Pour la jeune femme, le plus difficile à accepter, c’est son impuissance quand il s’agit d’enfants. "J’ai dû reporter de quelques jours des vaccins obligatoires chez les nouveau-nés." Il lui est même arrivé de proposer des traitements d’adultes dilués pour se rapprocher au plus près des formes pédiatriques. Sa plus grande satisfaction, et non des moindres, reste les doses du nouveau vaccin contre la bronchiolite dont ont pu bénéficier trois nouveau-nés.

Si, à entendre la jeune femme, les patients eux-mêmes ne comprennent pas forcément qu’en 2023, ils ne peuvent pas être soignés décemment en France, certains n’hésiteraient plus à franchir la frontière italienne pour récupérer des boîtes de médicaments.

"Aucune initiation de traitement avec Ozempic, ou Victoza ou Trulicity ne doit plus être faite"

L'Agence nationale de sécurité du médicament (ANSM) a publié, le 8 décembre, une information incitant les médecins à ne plus commencer de traitement avec trois produits en particulier, face à la pénurie : "L'augmentation de la demande mondiale d'Ozempic, Victoza et Trulicity analogues du GLP-1, conduit à des tensions d’approvisionnement, dont des ruptures de stock. Le laboratoire Novo Nordisk nous a informés qu’afin de permettre la poursuite de la production d’Ozempic pour la continuité des soins des patients déjà traités, il suspend l’approvisionnement en Ozempic 0,25 mg (dose d’initiation) en ville et en milieu hospitalier à partir de début décembre 2023 et au moins jusqu’à la fin du premier trimestre 2024. Des tensions d’approvisionnement sont attendues sur toute l’année 2024".

Par ailleurs, le laboratoire "limite la production de Victoza dont l’approvisionnement sera réduit en ville au moins jusqu’à la fin du 2e trimestre 2024. Le laboratoire Lilly nous a également informés de fortes tensions sur les spécialités de sa gamme Trulicity. Ces tensions d’approvisionnement devraient aussi s’étendre sur toute l’année 2024".

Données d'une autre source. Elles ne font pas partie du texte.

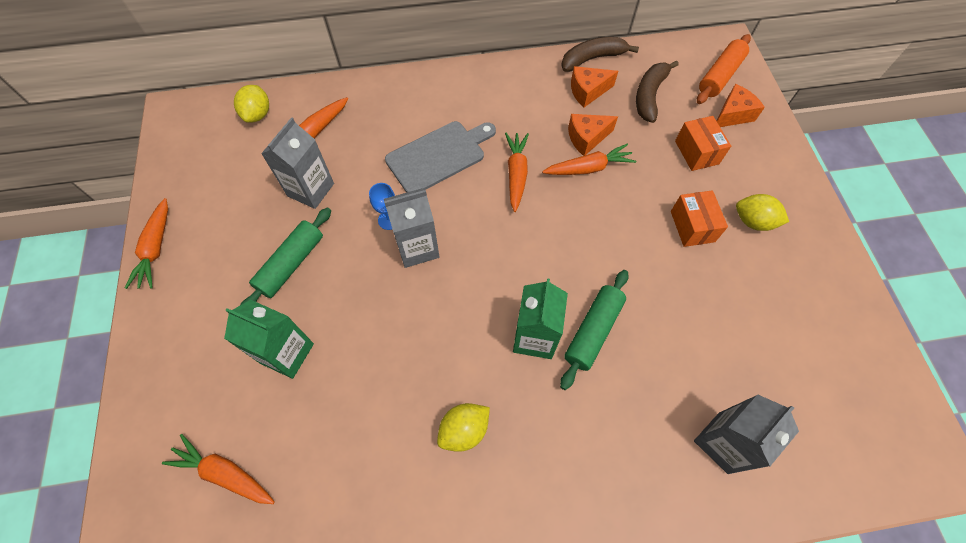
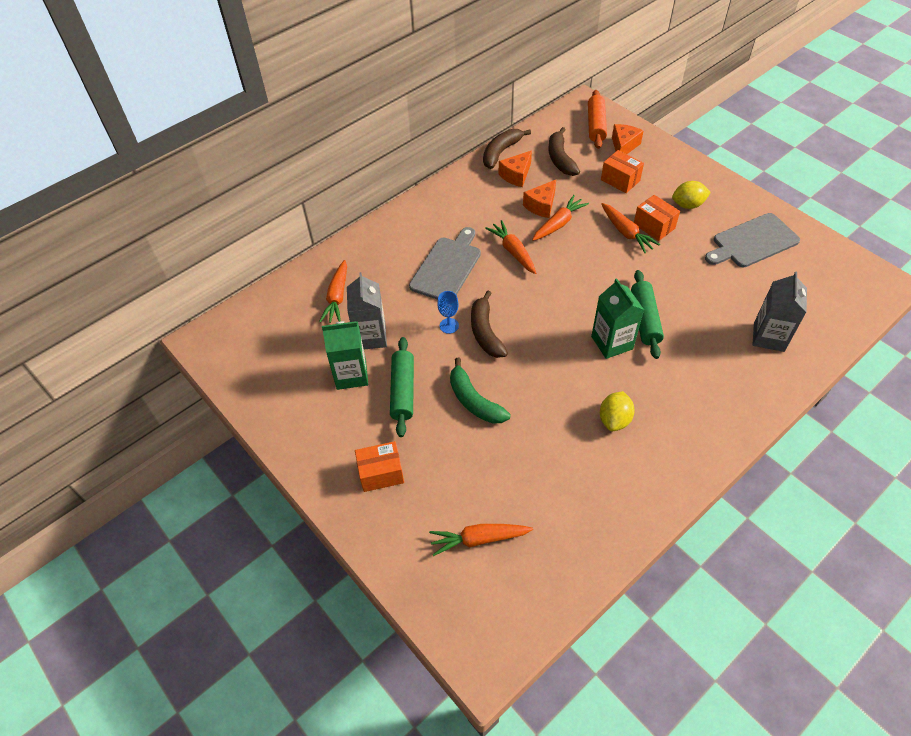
camera: 30 degrees left, 10 degrees down
(156, 248) = (284, 438): orange carrot -> orange carrot (626, 232)
(201, 339) = (381, 473): none -> orange box
(258, 114) = (277, 308): yellow lemon -> none
(287, 353) = (453, 446): green carton -> green carton (351, 375)
(345, 316) = (474, 401): none -> green banana
(417, 247) = (485, 332): grey carton -> brown banana
(798, 309) = (752, 242): none -> grey cutting board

Afin que les patients déjà traités puissent continuer à recevoir leur traitement, "nous avons mis à jour les recommandations pour les médecins prescripteurs, en concertation avec la Société francophone du diabète (SFD), la Fédération française des diabétiques (FFD), la Fédération française de nutrition (FFN), le Collège de la médecine générale (CMG) et les syndicats de pharmaciens (FSPF et USPO). Ces recommandations pourront évoluer en fonction de la situation. Aucune initiation de traitement avec Ozempic, ou Victoza ou Trulicity ne doit plus être faite."